Trama
Un padre, e un figlio in ospedale, l’uno specchio della sofferenza dell’altro, alla pari. Una madre e una figlia, il cibo come rifugio del dolore, il trauma della scoperta di un segreto inimmaginabile. Un altro padre, un’altra figlia che attraverso le ferite che si provoca esprime quello che le parole non possono. E ancora la pandemia che ha dimenticato i giovani, la malattia psichiatrica che lascia figli e genitori spiazzati di fronte alla vita.
Queste le storie, dolorosissime, che si intrecciano fra i ragazzi ricoverati e fra i genitori, che trovano l’uno nell’altro un confronto, un conforto, una famiglia alternativa.
L’anoressia, la bulimia, le ferite sul corpo, la depressione e la malattia psichica: di questo e di altro tratta questo libro profondo e delicato, che pone sempre al centro la relazione fra individui, di età diversa ma tutti con la stessa sensazione di sentirsi indifesi di fronte sfide della vita. Delle sfide verso le quali i genitori e le famiglie si ritrovano ad essere piu’ fragili dei figli, dei giovani stessi che hanno trovato uno sfogo alla sofferenza.

La citazione degna di nota
[…] La vita è una gara di resistenza alle deformazioni e agli urti.

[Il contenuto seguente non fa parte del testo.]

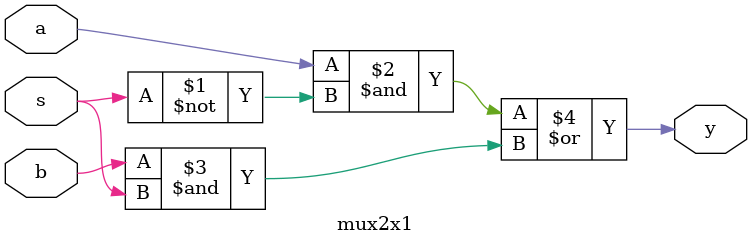
<source format=v>
module mux2x1(input a,b,s,output y);

assign y=(a&~s)|(b&s);

endmodule
</source>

Non tutti vi reagiscono allo stesso modo.[…] Ognuno di noi è un impasto unico, […] e ha a che fare principalmente con la propria storia, con il periodo in cui vive, con la maniera in cui si
riesce ad adattarsi oppure a ribellarsi allo sguardo degli altri. L’umano è un materiale che muta le caratteristiche meccaniche nel tempo, attraverso crepe e fenditure spesso difficili da scorgere, a volte addirittura sotterranee. Per vederle servono occhi attenti, desiderio di conoscere, capacità di mettersi in discussione e nessuna soluzione pronto uso.

Le nostre riflessioni
Non può lasciare indifferenti il libro di Bussola, perché, come la neve sotto il mare, è inimmaginabile scoprire che la profondità del dolore di un figlio possa raggiungere tale abisso.
La lettura, non banale, ha lasciato tracce importanti nei lettori, ha posto tanti interrogativi ai quali i partecipanti al circolo hanno cercato di dare risposta, oppure semplicemente hanno posto all’attenzione di tutti, con garbo e delicatezza. Come le questioni educative, le famiglie di una volta e quelle di oggi, i valori e le aspettative nei confronti dei figli.
Soprattutto di aspettative si è discusso, di quanto le aspettative dei genitori (e della società) arrivino a schiacciare la serenità dei figli, a farli sentire inadeguati, a ritirarsi, a non parlare più, a rinchiudersi in stanze di solitudine e dolore.
Tommy aveva smesso di mangiare da molto tempo prima che i suoi genitori se ne accorgessero. E quel corpo ridotto all’osso è la misura della sua protesta e della sua rinuncia nei confronti di ogni sfida. Marika che si taglia le braccia vuole “sentire” il suo corpo così, vuole sentirsi, far vedere che esiste, esiste in quel suo dolore, in quelle sue ferite. E la ragazza obesa, che dietro al bing eating nasconde la violenza ad opera di un familiare.
E altre storie in cui anche i genitori sono protagonisti con le loro caratteristiche: Franco è il tipo di genitore a cui ci si sente di essere più vicini. Più tradizionale, incredulo, riesce a tirare fuori un’umanità che non si sarebbe mai detto. la fragilità degli adulti colpisce nel profondo. Adulti che piangono, che si rimettono in discussione, che cercano ragioni e cause ma che infine provano solo ad accettare che così è, e bisogna andare avanti.
la diversità, accettare la realtà, rassegnarsi anche alla mancanza di una causa, di un’origine di tutta questa sofferenza. Si tratta di famiglie attentissime ai figli, ma con caratteristiche di genitori iperprotettivi, spesso individualisti. Egoisti tanto quanto i figli che vedono come completamento di se stessi.
La fine del romanzo/documento vuole aprire un varco: niente è risolto, ma i piccoli segnali devono essere vissuti come grandi progressi e come motivo di speranza.